◆ TEXTABSCHNITT

┄┄┄┄┄┄┄┄┄┄┄┄┄┄┄┄┄┄┄┄

Quartierverein Wiedikon

«Gegen Klimaerwärmung ist Wiedikerli das richtige Produkt»

Metzgerei Keller am Manesseplatz – seit 1934 Metzgerei Keller am Manesseplatz – seit 1934
Auf den 1. Oktober 2022 hat Geschäftsführer Roger Willimann in der traditionsreichen Metzgerei Keller am Manesseplatz den Stab an Raphael Travnicek übergeben. Der ehemalige Familienbetrieb war schon im Juli 2017 von Urs Keller an die HEBA Food Holding verkauft worden. Die legendären «Wiedikerli» jedoch bleiben im Sortiment und werden weiterhin im Manessequartier produziert. Insider wissen: Die Rostbratwürste sind rund 20 cm lang, dünn und wiegen 80 Gramm. «Die Rezeptur ist natürlich geheim», sagt Travnicek auf eine entsprechende Frage.

┄┄┄┄┄┄┄┄┄┄┄┄┄┄┄┄┄┄┄┄

◆ ZU LÖSENDE AUFGABEN
A: Welche Personen werden im Text über die Metzgerei Keller mit Vor- und Nachnamen genannt? Führe alle auf.
B: Übersetze aus dem Text über die Metzgerei Keller diesen Satz ins Englische: «Der ehemalige Familienbetrieb war schon im Juli 2017 von Urs Keller an die HEBA Food Holding verkauft worden.»

◆ VORLIEGENDE DATEN
┄┄┄┄┄┄┄┄┄┄┄┄┄┄┄┄┄┄┄┄

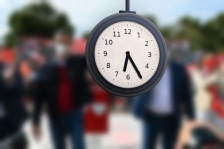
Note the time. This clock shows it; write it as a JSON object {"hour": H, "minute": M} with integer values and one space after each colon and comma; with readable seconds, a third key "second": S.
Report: {"hour": 6, "minute": 25}
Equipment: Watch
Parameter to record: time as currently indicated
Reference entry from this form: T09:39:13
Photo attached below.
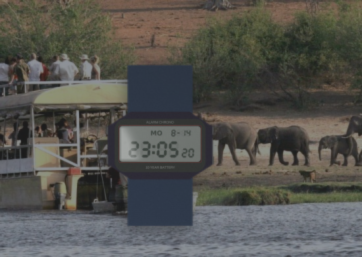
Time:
T23:05:20
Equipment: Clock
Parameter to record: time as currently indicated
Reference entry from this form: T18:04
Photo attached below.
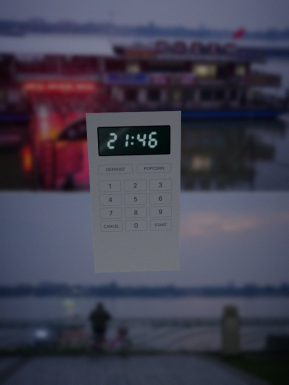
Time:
T21:46
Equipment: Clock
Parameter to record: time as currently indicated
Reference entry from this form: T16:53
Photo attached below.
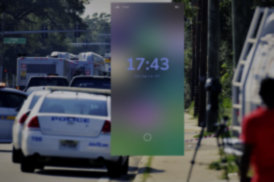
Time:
T17:43
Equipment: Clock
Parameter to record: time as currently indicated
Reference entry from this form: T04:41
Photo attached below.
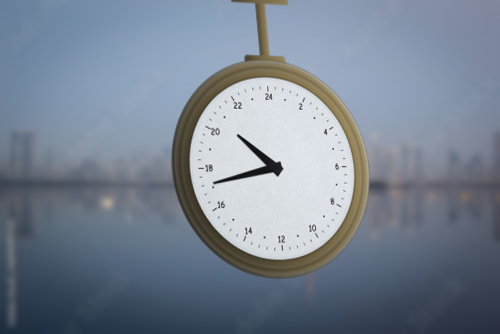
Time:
T20:43
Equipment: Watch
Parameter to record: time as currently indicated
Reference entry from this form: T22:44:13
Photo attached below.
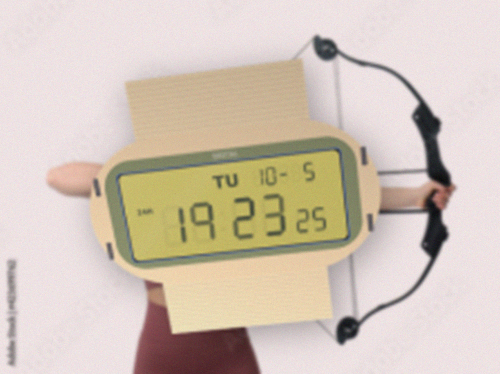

┄┄┄┄┄┄┄┄┄┄┄┄┄┄┄┄┄┄┄┄

◆ AUSGEARBEITETE LÖSUNGEN
A: Roger Willimann, Raphael Travnicek, Urs Keller

B: The former family business had already been sold by Urs Keller to HEBA Food Holding in July 2017.